Study: Long Flights Carry Hidden Health Risks

Long-haul flights can be risky for people with certain types of heart and lung conditions, as well as anyone who has had surgery recently, investigators warn.

"The environmental and physiologic changes that occur during routine commercial air travel can incite or exacerbate preexisting cardiac and lung conditions," Dr. Mark Gendreau of the Lahey Clinic Medical Center in Burlington, Massachusetts, one of the study's authors, told Reuters Health.

"People should check in with their physicians if they do have significant health problems before they get on a plane," he advised.

Nearly 2 billion people fly every year, Gendreau and Dr. Danielle Silverman of Georgetown University Hospital in Washington, DC, note in a report in the Lancet medical journal.

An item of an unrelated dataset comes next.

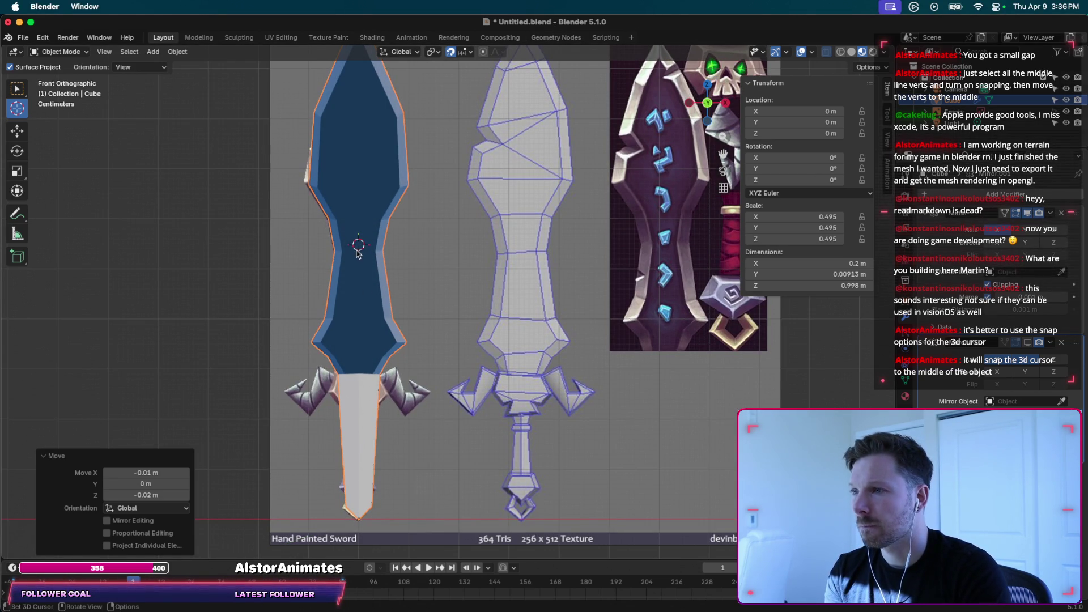
{"action": "middle_click_drag", "start_coordinate": [358, 271], "coordinate": [406, 253]}
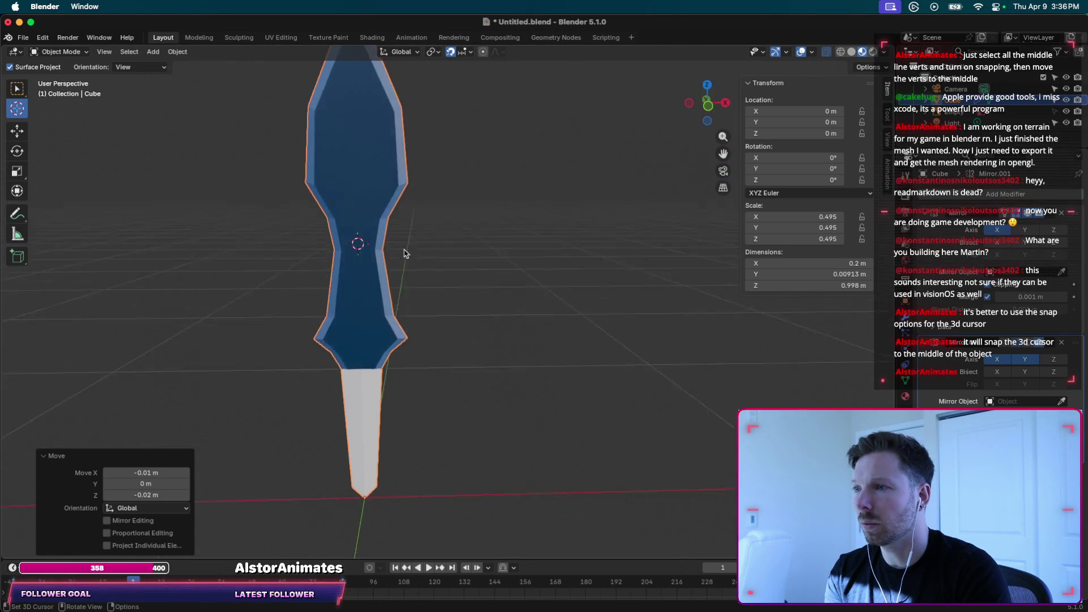
{"action": "scroll", "coordinate": [405, 253], "scroll_direction": "right", "scroll_amount": 5}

The drop in pressure that occurs as an airplane reaches cruising altitude makes it tougher for the blood to hold oxygen, Gendreau noted. Most healthy people can cope with this reduction in oxygen saturation, but for people with illnesses that cause them to have low oxygen blood levels in the first place, such as emphysema or congestive heart failure, it can be hazardous, particularly on flights more than a couple of hours long. Doctors may advise these patients to bring oxygen with them on the plane.

Flying too soon after surgery can also cause problems, Gendreau added. This is a particular concern for people who travel to have certain procedures, for example someone who goes to Canada to have laser surgery for vision correction or heads to Latin America for inexpensive plastic surgery. "Whenever you have elective surgery or any elective procedure, you should always ask your surgeon when it would be safe to travel," he advised.

So-called long-haul flights, defined as any trip lasting eight hours or more, are known to increase the risk of a potentially fatal blood clot forming in the legs, Gendreau added. The risk of these blood clots is quadrupled during long flights for the average person, while people with conditions that promote blood clotting are at even greater risk.

The best strategies for preventing these deadly blood clots are common-sense, Gendreau said, and include keeping well-hydrated, avoiding caffeine and alcohol, getting up to stretch and walk around the cabin, and doing calf-stretching exercises in your seat. "For most people that's sufficient to minimize your risk," he added.

One in-flight health concern that people shouldn't worry about too much is the risk of contracting contagious disease, the investigators say. While flights can indeed promote the geographic spread of disease during an epidemic, according to Gendreau, the risk of catching the infection is typically limited to people sitting within two rows of the contagious person. In fact, he pointed out, because airplanes use HEPA filters to keep cabin air clean, a plane may actually be a bit safer than other modes of mass transportation, for example buses and subways, at least when it comes to catching the flu.